In that case, let me revise my earlier proposal:

ADDR_HEAP would apply to the entire heap, current and future.

ADDR_STACK would alter future behavior (both for main stack and
by invalidating stackprot as previously mentioned, for thread stacks),
but for the sake of gcc trampolines and the complexity of determining
the bounds of all existing thread stacks, need not alter behavior with
respect to current stack pages.  (Hypothetically, if it could on some
future platform, that's great, but it probably can't now.)

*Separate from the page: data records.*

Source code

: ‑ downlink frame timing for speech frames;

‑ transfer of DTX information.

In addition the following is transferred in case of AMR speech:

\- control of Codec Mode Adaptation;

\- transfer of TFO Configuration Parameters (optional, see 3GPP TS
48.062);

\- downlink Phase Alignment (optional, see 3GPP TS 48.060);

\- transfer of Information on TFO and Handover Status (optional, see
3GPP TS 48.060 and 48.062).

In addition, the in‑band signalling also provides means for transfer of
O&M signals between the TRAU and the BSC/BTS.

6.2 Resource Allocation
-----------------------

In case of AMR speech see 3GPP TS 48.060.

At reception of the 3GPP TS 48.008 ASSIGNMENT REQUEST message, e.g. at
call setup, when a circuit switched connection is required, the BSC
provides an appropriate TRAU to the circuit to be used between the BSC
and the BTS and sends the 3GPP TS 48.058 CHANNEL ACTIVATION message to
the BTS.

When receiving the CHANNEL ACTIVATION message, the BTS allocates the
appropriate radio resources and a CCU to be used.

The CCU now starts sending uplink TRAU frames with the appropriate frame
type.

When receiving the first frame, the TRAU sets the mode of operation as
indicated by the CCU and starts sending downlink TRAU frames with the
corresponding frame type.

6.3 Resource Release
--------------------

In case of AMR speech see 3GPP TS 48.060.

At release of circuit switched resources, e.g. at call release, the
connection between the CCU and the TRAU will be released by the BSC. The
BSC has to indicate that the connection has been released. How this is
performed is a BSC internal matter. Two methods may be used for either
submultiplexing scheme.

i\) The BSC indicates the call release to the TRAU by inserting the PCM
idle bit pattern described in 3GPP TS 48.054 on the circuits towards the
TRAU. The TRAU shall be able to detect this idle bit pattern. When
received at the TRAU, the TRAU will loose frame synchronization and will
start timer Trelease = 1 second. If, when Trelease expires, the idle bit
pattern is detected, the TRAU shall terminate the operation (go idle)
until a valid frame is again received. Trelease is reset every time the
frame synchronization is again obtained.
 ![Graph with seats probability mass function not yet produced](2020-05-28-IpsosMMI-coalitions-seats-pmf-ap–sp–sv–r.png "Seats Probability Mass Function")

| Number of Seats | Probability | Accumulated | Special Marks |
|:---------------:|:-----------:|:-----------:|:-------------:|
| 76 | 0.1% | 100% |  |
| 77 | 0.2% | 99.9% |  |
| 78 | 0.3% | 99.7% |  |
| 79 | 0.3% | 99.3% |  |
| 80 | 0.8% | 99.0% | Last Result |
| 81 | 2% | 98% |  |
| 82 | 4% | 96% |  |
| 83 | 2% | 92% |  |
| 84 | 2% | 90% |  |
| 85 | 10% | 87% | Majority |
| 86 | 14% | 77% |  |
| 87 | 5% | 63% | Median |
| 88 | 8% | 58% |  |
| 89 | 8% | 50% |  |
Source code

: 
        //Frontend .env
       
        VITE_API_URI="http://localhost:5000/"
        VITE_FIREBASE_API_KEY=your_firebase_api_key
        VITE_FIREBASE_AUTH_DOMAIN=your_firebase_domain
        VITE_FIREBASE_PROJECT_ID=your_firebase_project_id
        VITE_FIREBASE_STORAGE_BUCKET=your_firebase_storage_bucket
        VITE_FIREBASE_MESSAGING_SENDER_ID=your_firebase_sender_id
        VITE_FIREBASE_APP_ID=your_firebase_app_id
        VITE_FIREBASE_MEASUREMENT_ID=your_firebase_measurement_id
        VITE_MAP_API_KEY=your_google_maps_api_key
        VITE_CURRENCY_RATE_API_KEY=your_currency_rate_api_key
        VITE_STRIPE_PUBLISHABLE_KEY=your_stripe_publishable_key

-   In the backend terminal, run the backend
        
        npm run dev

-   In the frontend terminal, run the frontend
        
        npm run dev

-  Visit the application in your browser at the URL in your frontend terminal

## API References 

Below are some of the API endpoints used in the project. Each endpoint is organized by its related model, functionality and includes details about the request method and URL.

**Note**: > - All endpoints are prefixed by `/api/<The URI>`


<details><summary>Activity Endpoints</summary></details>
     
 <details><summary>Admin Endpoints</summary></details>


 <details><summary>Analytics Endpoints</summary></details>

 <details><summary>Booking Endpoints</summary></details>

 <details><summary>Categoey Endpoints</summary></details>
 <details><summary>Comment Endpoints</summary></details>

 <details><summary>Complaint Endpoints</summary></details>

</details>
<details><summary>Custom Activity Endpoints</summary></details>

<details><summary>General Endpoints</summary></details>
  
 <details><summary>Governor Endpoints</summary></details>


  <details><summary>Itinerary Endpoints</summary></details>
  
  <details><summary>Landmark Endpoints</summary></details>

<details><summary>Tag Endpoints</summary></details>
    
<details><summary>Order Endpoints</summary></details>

That seems like a reasonable, non-disruptive best effort, which, since
there are apparently some exceptions that make attempting to make
the stack non-executable on 32-bit (x86 or spark) somewhat less than
bulletproof anyway, should probably be good enough, and better than
nothing (enough to complicate the work involved in an overflow attack,
anyway).  And quite possibly also good enough given that an LD_PRELOADed
shared object that was designed to run very early (using a #pragma init(func) 
perhaps) should be able to know that it didn't have to worry about stepping
on existing trampolines (or about multiple threads), and could take
separate action (regular mprotect() usage with a bit of knowledge of the
main stack layout) to protect the existing main stack.  Any later use
of ADDR_STACK, by _not_ altering the protection of existing stack pages,
but only future ones, would avoid breaking anything unexpectedly.